March 18, 2005
Local High School Students Take a Stand Against Cigarette Ads in Magazines
OSWEGO – What do Time, Newsweek, U.S. News and World Report, Sports Illustrated and People Magazine have in common? They are publications found in many middle school and high school libraries that accept numerous forms of tobacco advertising. Teenagers who are involved in the Oswego County Reality Check program consider this to be a serious problem.
Reality Check representatives Emily Greene of Fulton and Ben Frasier of Mexico recently participated in a youth board meeting of Reality Check members from counties across New York State. At that meeting they discussed the results of a survey conducted last fall of 223 school libraries throughout New York State. The survey found that 73 percent of the high school and middle school libraries carried magazines that accept tobacco advertisements. People Magazine and Sports Illustrated at times carried three tobacco advertisements per issue.
Katie Ives, Reality Check coordinator with the Oswego City-County Youth Bureau, said studies have shown that more than a third of all smoking experimentation by teens is directly associated with tobacco advertising and promotional items. “Research has shown that, over time, nonsmoking teens that have a favorite cigarette ad are twice as likely to begin smoking than those who do not. Therefore, it makes perfect sense to keep tobacco advertisements away from the school setting, where teens spend a significant amount of time.”

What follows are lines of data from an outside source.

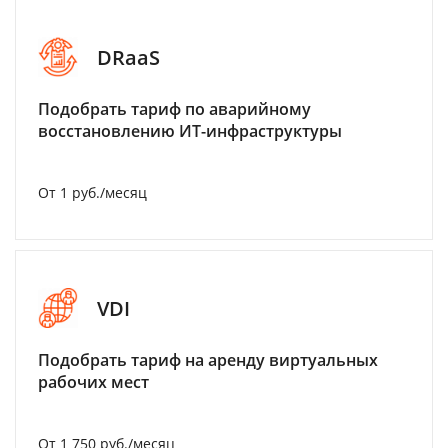
DRaaS
Подобрать тариф по аварийному
восстановлению ИТ-инфраструктуры
От 1 руб./месяц
VDI
Подобрать тариф на аренду виртуальных
рабочих мест
От 1 750 руб./месяц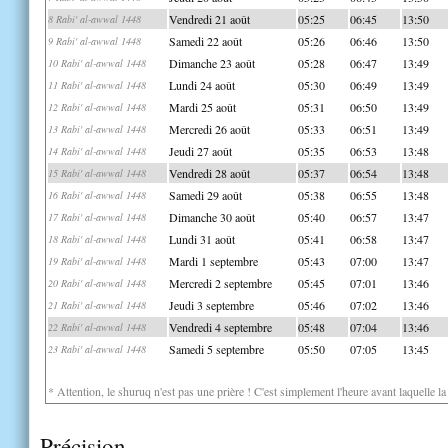
Vendredi 21 août
05:25
06:45
13:50
8 Rabi' al-awwal 1448
Samedi 22 août
05:26
06:46
13:50
9 Rabi' al-awwal 1448
Dimanche 23 août
05:28
06:47
13:49
10 Rabi' al-awwal 1448
Lundi 24 août
05:30
06:49
13:49
11 Rabi' al-awwal 1448
Mardi 25 août
05:31
06:50
13:49
12 Rabi' al-awwal 1448
Mercredi 26 août
05:33
06:51
13:49
13 Rabi' al-awwal 1448
Jeudi 27 août
05:35
06:53
13:48
14 Rabi' al-awwal 1448
Vendredi 28 août
05:37
06:54
13:48
15 Rabi' al-awwal 1448
Samedi 29 août
05:38
06:55
13:48
16 Rabi' al-awwal 1448
Dimanche 30 août
05:40
06:57
13:47
17 Rabi' al-awwal 1448
Lundi 31 août
05:41
06:58
13:47
18 Rabi' al-awwal 1448
Mardi 1 septembre
05:43
07:00
13:47
19 Rabi' al-awwal 1448
Mercredi 2 septembre
05:45
07:01
13:46
20 Rabi' al-awwal 1448
Jeudi 3 septembre
05:46
07:02
13:46
21 Rabi' al-awwal 1448
Vendredi 4 septembre
05:48
07:04
13:46
22 Rabi' al-awwal 1448
Samedi 5 septembre
05:50
07:05
13:45
23 Rabi' al-awwal 1448
* Attention, le shuruq n'est pas une prière ! C'est simplement l'heure avant laquelle l
Précision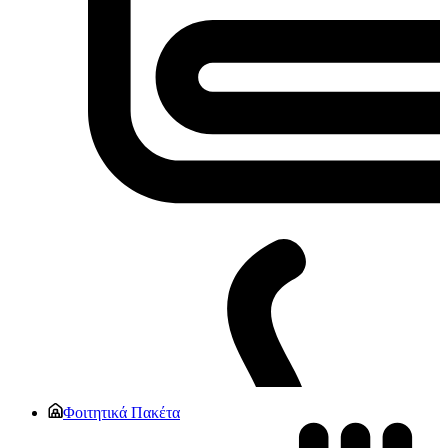
Φοιτητικά Πακέτα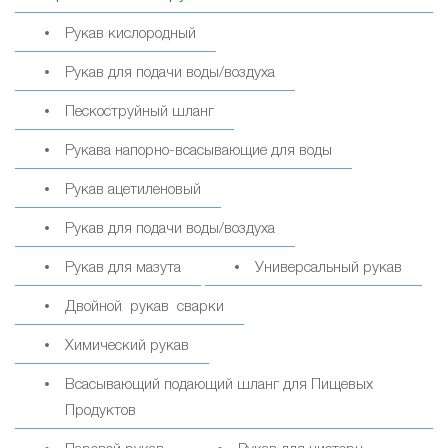
Рукав кислородный
Рукав для подачи воды/воздуха
Пескоструйный шланг
Рукава напорно-всасывающие для воды
Рукав ацетиленовый
Рукав для подачи воды/воздуха
Рукав для мазута
Универсальный рукав
Двойной рукав сварки
Химический рукав
Всасывающий подающий шланг для Пищевых
Продуктов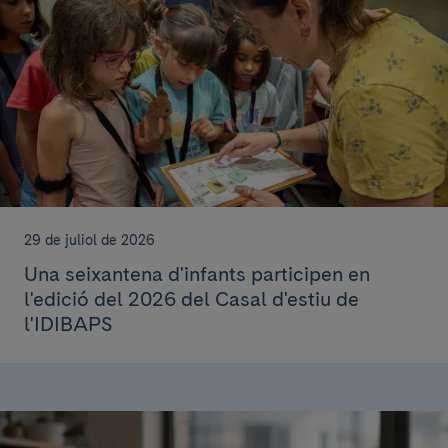
29 de juliol de 2026
Una seixantena d'infants participen en
l'edició del 2026 del Casal d'estiu de
l'IDIBAPS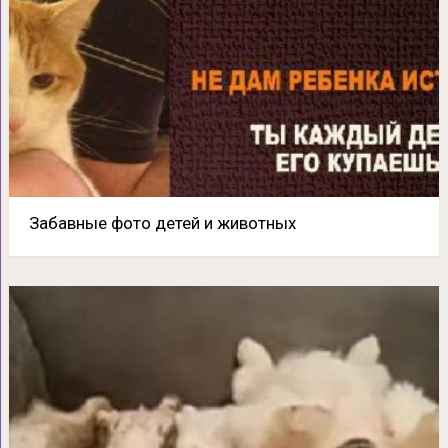
Забавные фото детей и животных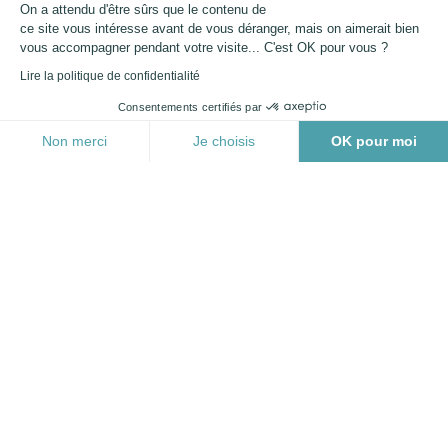
On a attendu d'être sûrs que le contenu de
ce site vous intéresse avant de vous déranger, mais on aimerait bien
vous accompagner pendant votre visite... C'est OK pour vous ?
Autres articles
Lire la politique de confidentialité
Consentements certifiés par
Baignade en zone interdite : l’amende
Non merci
Je choisis
OK pour moi
passe à 68 € dès le 3 août
06/08/2026
Plateforme de Gestion du Consentement : Personnalisez vo
Axeptio consent
Notre plateforme vous permet d'adapter et de gérer vos para
Risque incendie : le Val-de-Marne
restreint l’accès à ses bois et forêts
03/08/2026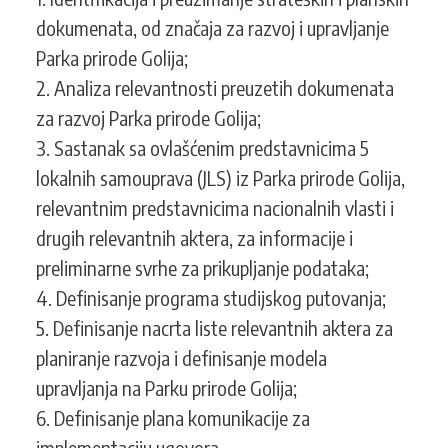
dokumenata, od značaja za razvoj i upravljanje
Parka prirode Golija;
2. Analiza relevantnosti preuzetih dokumenata
za razvoj Parka prirode Golija;
3. Sastanak sa ovlašćenim predstavnicima 5
lokalnih samouprava (JLS) iz Parka prirode Golija,
relevantnim predstavnicima nacionalnih vlasti i
drugih relevantnih aktera, za informacije i
preliminarne svrhe za prikupljanje podataka;
4. Definisanje programa studijskog putovanja;
5. Definisanje nacrta liste relevantnih aktera za
planiranje razvoja i definisanje modela
upravljanja na Parku prirode Golija;
6. Definisanje plana komunikacije za
implementaciju ugovora.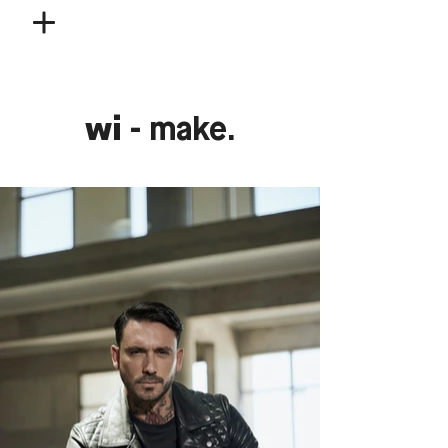
wi
- make.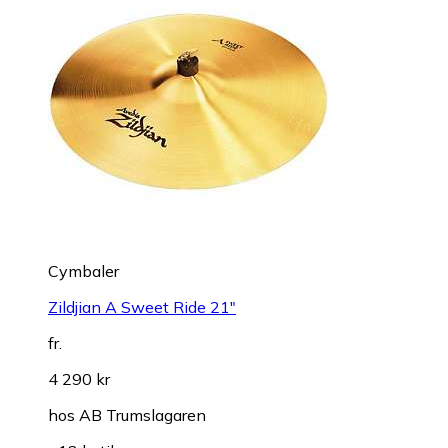
Cymbaler
Zildjian A Sweet Ride 21"
fr.
4 290 kr
hos
AB Trumslagaren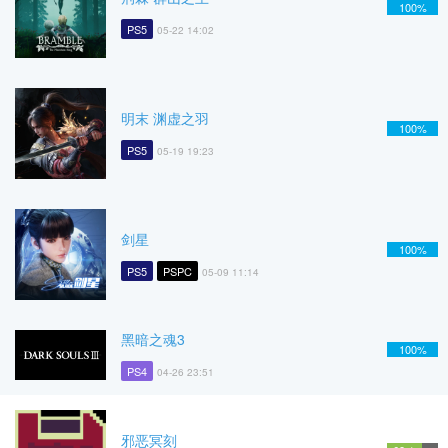
100%
PS5
05-22 14:02
明末 渊虚之羽
100%
PS5
05-19 19:23
剑星
100%
PS5
PSPC
05-09 11:14
黑暗之魂3
100%
PS4
04-26 23:51
邪恶冥刻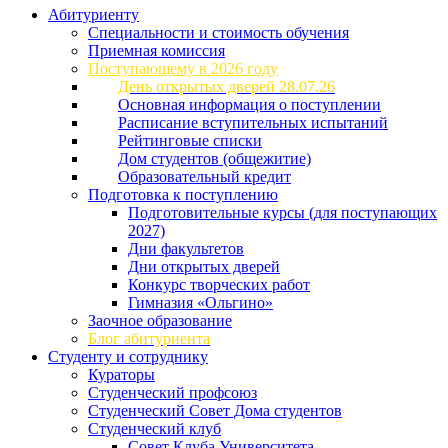
Абитуриенту
Специальности и стоимость обучения
Приемная комиссия
Поступающему в 2026 году
День открытых дверей 28.07.26
Основная информация о поступлении
Расписание вступительных испытаний
Рейтинговые списки
Дом студентов (общежитие)
Образовательный кредит
Подготовка к поступлению
Подготовительные курсы (для поступающих
2027)
Дни факультетов
Дни открытых дверей
Конкурс творческих работ
Гимназия «Ольгино»
Заочное образование
Блог абитуриента
Студенту и сотруднику
Кураторы
Студенческий профсоюз
Студенческий Совет Дома студентов
Студенческий клуб
Совет Клуба Университета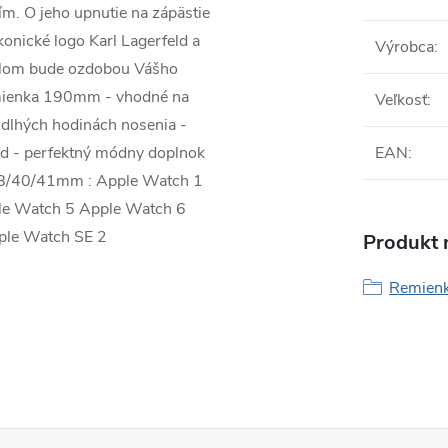
tím.
O jeho upnutie na zápästie
onické logo Karl Lagerfeld a
Výrobca
:
iálom bude ozdobou Vášho
remienka 190mm - vhodné na
Veľkosť
:
 dlhých hodinách nosenia -
eld - perfektný módny doplnok
EAN
:
 38/40/41mm : Apple Watch 1
le Watch 5 Apple Watch 6
ple Watch SE 2
Produkt n
Remienk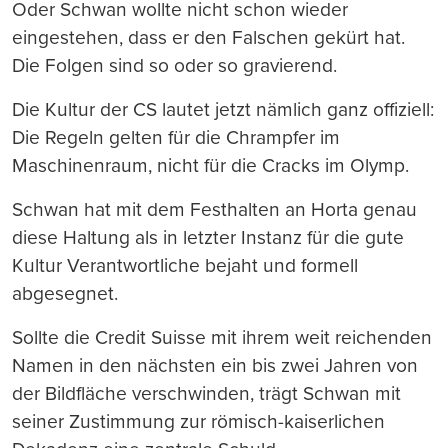
Oder Schwan wollte nicht schon wieder
eingestehen, dass er den Falschen gekürt hat.
Die Folgen sind so oder so gravierend.
Die Kultur der CS lautet jetzt nämlich ganz offiziell:
Die Regeln gelten für die Chrampfer im
Maschinenraum, nicht für die Cracks im Olymp.
Schwan hat mit dem Festhalten an Horta genau
diese Haltung als in letzter Instanz für die gute
Kultur Verantwortliche bejaht und formell
abgesegnet.
Sollte die Credit Suisse mit ihrem weit reichenden
Namen in den nächsten ein bis zwei Jahren von
der Bildfläche verschwinden, trägt Schwan mit
seiner Zustimmung zur römisch-kaiserlichen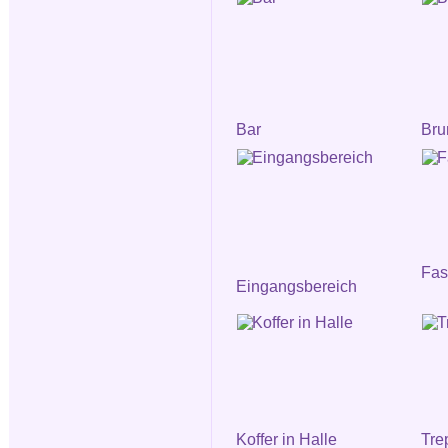
Bar
Bru
Fa
Eingangsbereich
Koffer in Halle
Tre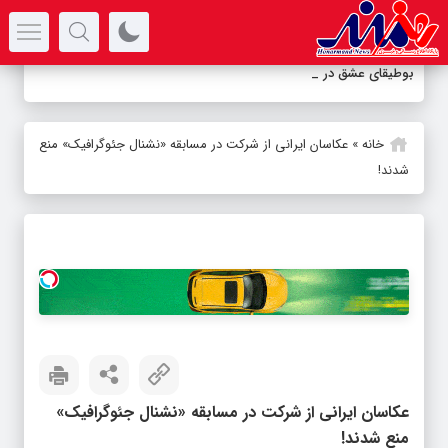
سرتیتر جدیدترین اخبار
بوطیقای عشق در هزاره
-
خانه
»
عکاسان ایرانی از شرکت در مسابقه «‌نشنال جئوگرافیک» منع
شدند!
عکاسان ایرانی از شرکت در مسابقه «‌نشنال جئوگرافیک»
منع شدند!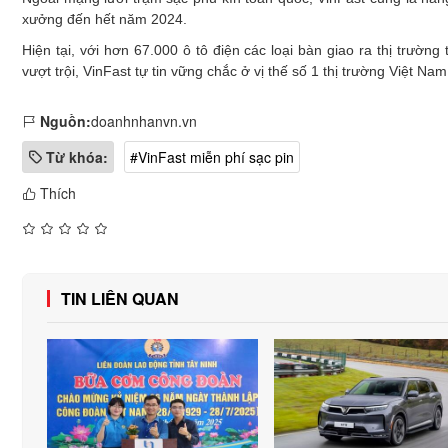
xưởng đến hết năm 2024.
Hiện tại, với hơn 67.000 ô tô điện các loại bàn giao ra thị trườ
vượt trội, VinFast tự tin vững chắc ở vị thế số 1 thị trường Việt 
Nguồn:
doanhnhanvn.vn
Từ khóa:
#VinFast miễn phí sạc pin
Thích
TIN LIÊN QUAN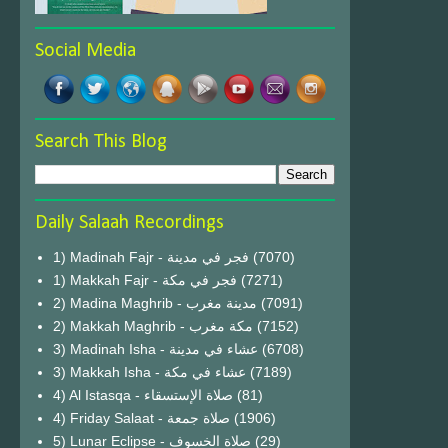
Social Media
Search This Blog
Daily Salaah Recordings
1) Madinah Fajr - فجر في مدينة
(7070)
1) Makkah Fajr - فجر في مكة
(7271)
2) Madina Maghrib - مدينة مغرب
(7091)
2) Makkah Maghrib - مكة مغرب
(7152)
3) Madinah Isha - عشاء في مدينة
(6708)
3) Makkah Isha - عشاء في مكة
(7189)
4) Al Istasqa - صلاة الإستسقاء
(81)
4) Friday Salaat - صلاة جمعة
(1906)
5) Lunar Eclipse - صلاة الخسوف
(29)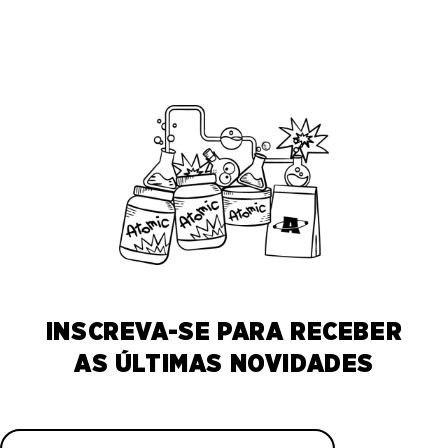
INSCREVA-SE PARA RECEBER
AS ÚLTIMAS NOVIDADES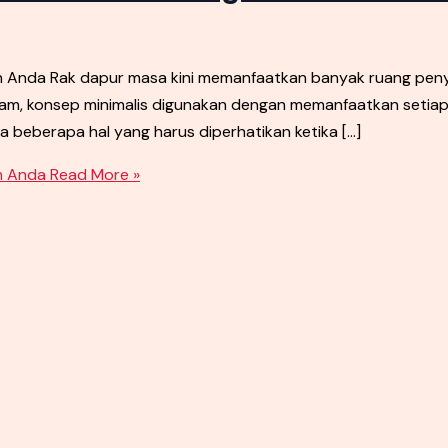
an Anda Rak dapur masa kini memanfaatkan banyak ruang p
am, konsep minimalis digunakan dengan memanfaatkan setiap r
 beberapa hal yang harus diperhatikan ketika […]
n Anda
Read More »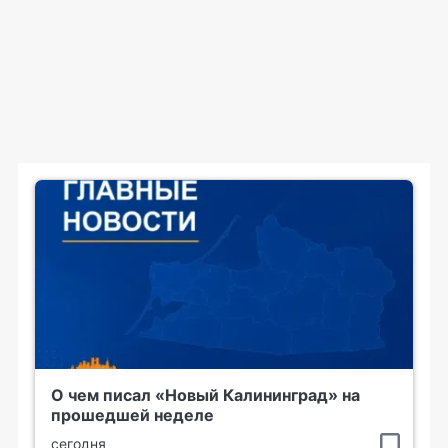
О чем писал «Новый Калининград» на
прошедшей неделе
сегодня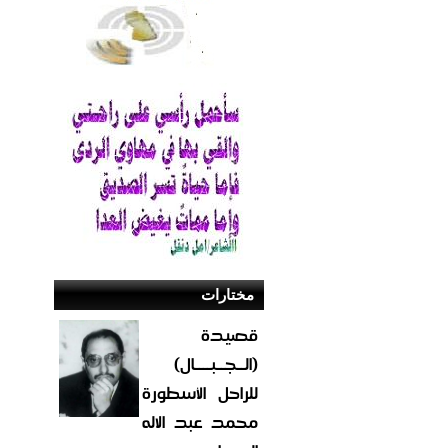
مختارات
قصيدة
(الــجــبــــال)
للراحل الأسطورة
محمد عبد الاله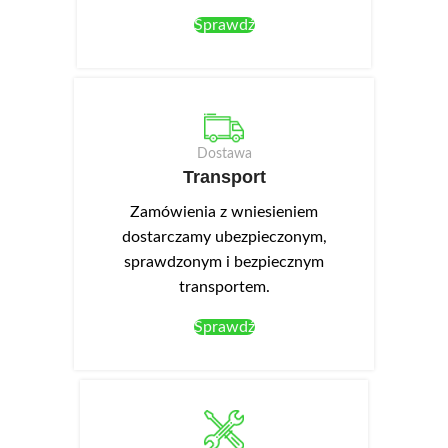
Sprawdź
Dostawa
Transport
Zamówienia z wniesieniem
dostarczamy ubezpieczonym,
sprawdzonym i bezpiecznym
transportem.
Sprawdź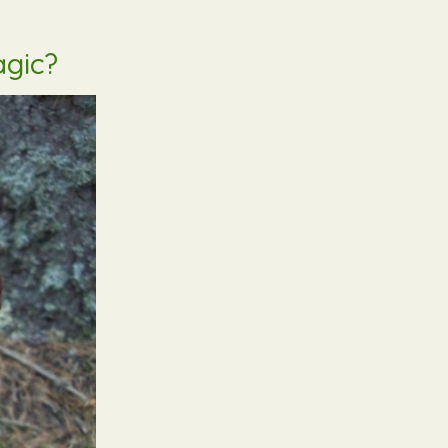
àgic?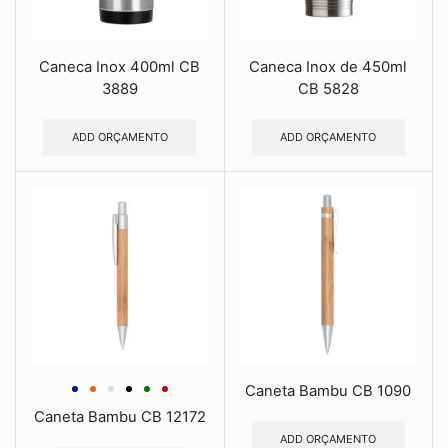
Caneca Inox 400ml CB
Caneca Inox de 450ml
3889
CB 5828
ADD ORÇAMENTO
ADD ORÇAMENTO
Caneta Bambu CB 1090
Caneta Bambu CB 12172
ADD ORÇAMENTO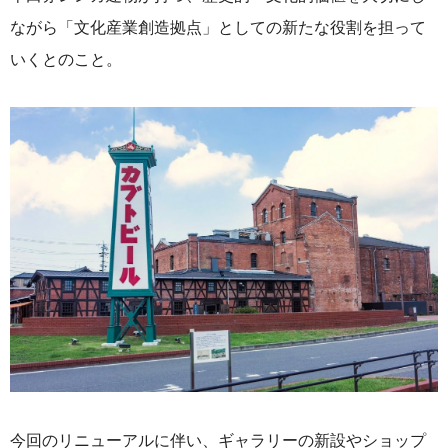
ながら「文化産業創造拠点」としての新たな役割を担って
いくとのこと。
今回のリニューアルに伴い、ギャラリーの新設やショップ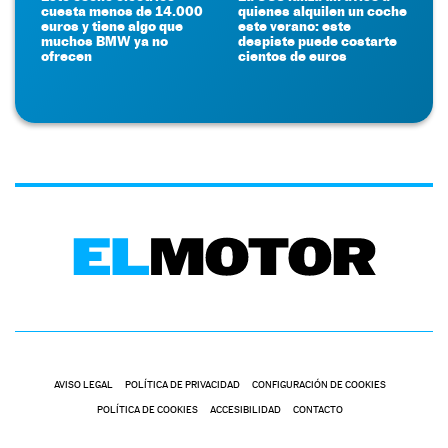
cuesta menos de 14.000
quienes alquilen un coche
euros y tiene algo que
este verano: este
muchos BMW ya no
despiste puede costarte
ofrecen
cientos de euros
AVISO LEGAL
POLÍTICA DE PRIVACIDAD
CONFIGURACIÓN DE COOKIES
POLÍTICA DE COOKIES
ACCESIBILIDAD
CONTACTO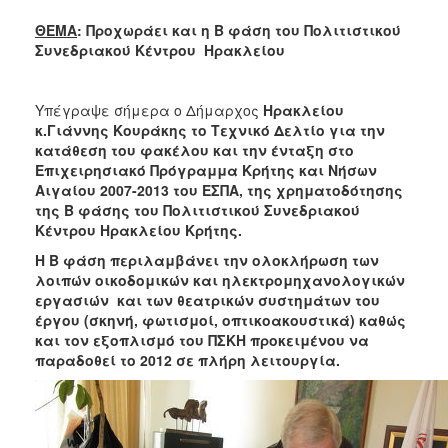
2018
ΘΕΜΑ
: Προχωράει και η Β φάση του Πολιτιστικού
2017
Συνεδριακού Κέντρου Ηρακλείου
2016
2015
Υπέγραψε σήμερα ο Δήμαρχος
Ηρακλείου
2013
κ.Γιάννης Κουράκης το Τεχνικό Δελτίο για την
κατάθεση του φακέλου και την ένταξη στο
2012
Επιχειρησιακό Πρόγραμμα Κρήτης και Νήσων
2011
Αιγαίου 2007-2013 του ΕΣΠΑ, της χρηματοδότησης
της Β φάσης του Πολιτιστικού Συνεδριακού
2010
Κέντρου Ηρακλείου Κρήτης.
2006
Η Β φάση περιλαμβάνει την ολοκλήρωση των
λοιπών οικοδομικών και ηλεκτρομηχανολογικών
εργασιών και των θεατρικών συστημάτων του
έργου (σκηνή, φωτισμοί, οπτικοακουστικά) καθώς
και τον εξοπλισμό του ΠΣΚΗ προκειμένου να
Ο
ΤΟΠΟΣ
παραδοθεί το 2012 σε πλήρη λειτουργία.
ΜΑΣ
ΠΟΛΙΤΙΣΜΟΣ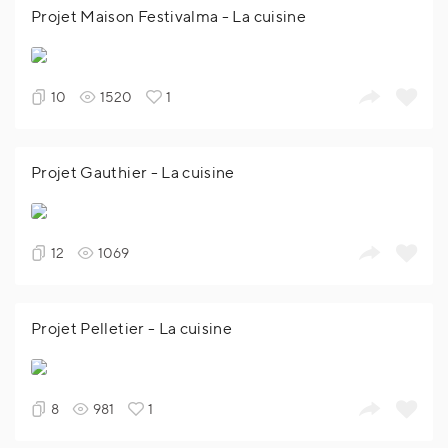
Projet Maison Festivalma - La cuisine
10
1520
1
Projet Gauthier - La cuisine
12
1069
Projet Pelletier - La cuisine
8
981
1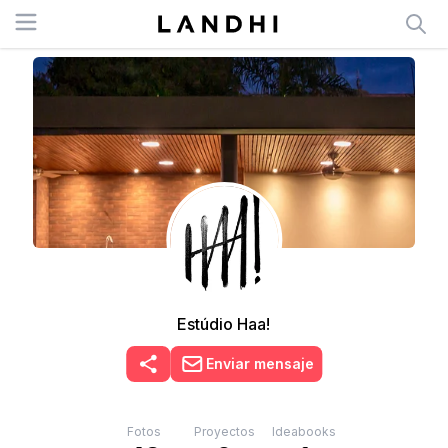
Open menu
Estúdio Haa!
Enviar mensaje
Fotos
Proyectos
Ideabooks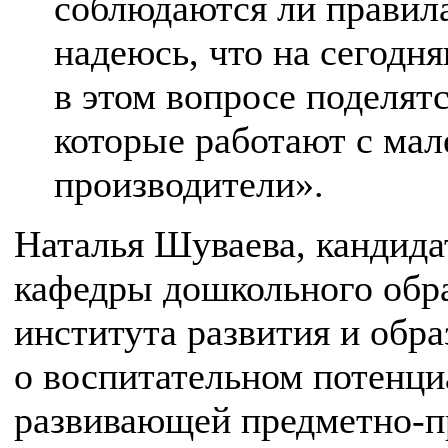
соблюдаются ли правила
надеюсь, что на сегодн
в этом вопросе поделят
которые работают с мал
производители».
Наталья Шуваева, кандида
кафедры дошкольного обр
института развития и обр
о воспитательном потенци
развивающей предметно-п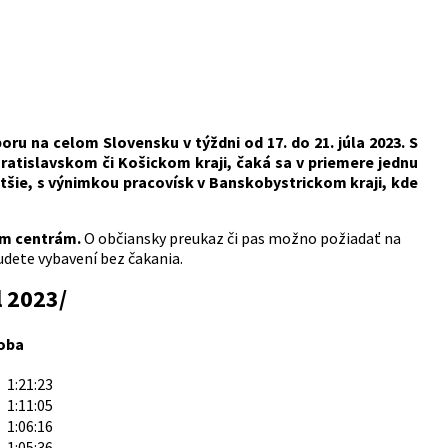
u na celom Slovensku v týždni od 17. do 21. júla 2023. S
ratislavskom či Košickom kraji, čaká sa v priemere jednu
tšie, s výnimkou pracovísk v Banskobystrickom kraji, kde
kym centrám.
O občiansky preukaz či pas možno požiadať na
dete vybavení bez čakania.
l 2023/
oba
1:21:23
1:11:05
1:06:16
1:05:36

Ives said the Master Settlement Agreement in 1998 made it illegal for tobacco companies to directly target youth. In 2003 the National Association of Attorneys General reached an agreement with four major tobacco companies to use a “selective binding” process and remove ads for cigarettes and smokeless tobacco products from magazines distributed to high school classrooms.
Teens in Oswego County are motivated to take this issue a step further.
“We surveyed four schools in Oswego County,” said Greene, “and we found many magazines with tobacco advertisements in them. Given the fact that these magazines are in school specifically for teens to read and get information from, it seems very hypocritical to have advertising in them that could potentially give them a lenient view toward such an addictive and deadly product.”
Ives said the local group intends to continue educating the community through presentations, as well as put pressure on magazine producers to use the selective binding process when putting together magazines that will go to schools.
Oswego County Reality Check is part of New York State’s comprehensive tobacco control program. Reality Check is designed to mobilize youth to take action by exposing the marketing practices of the tobacco industry.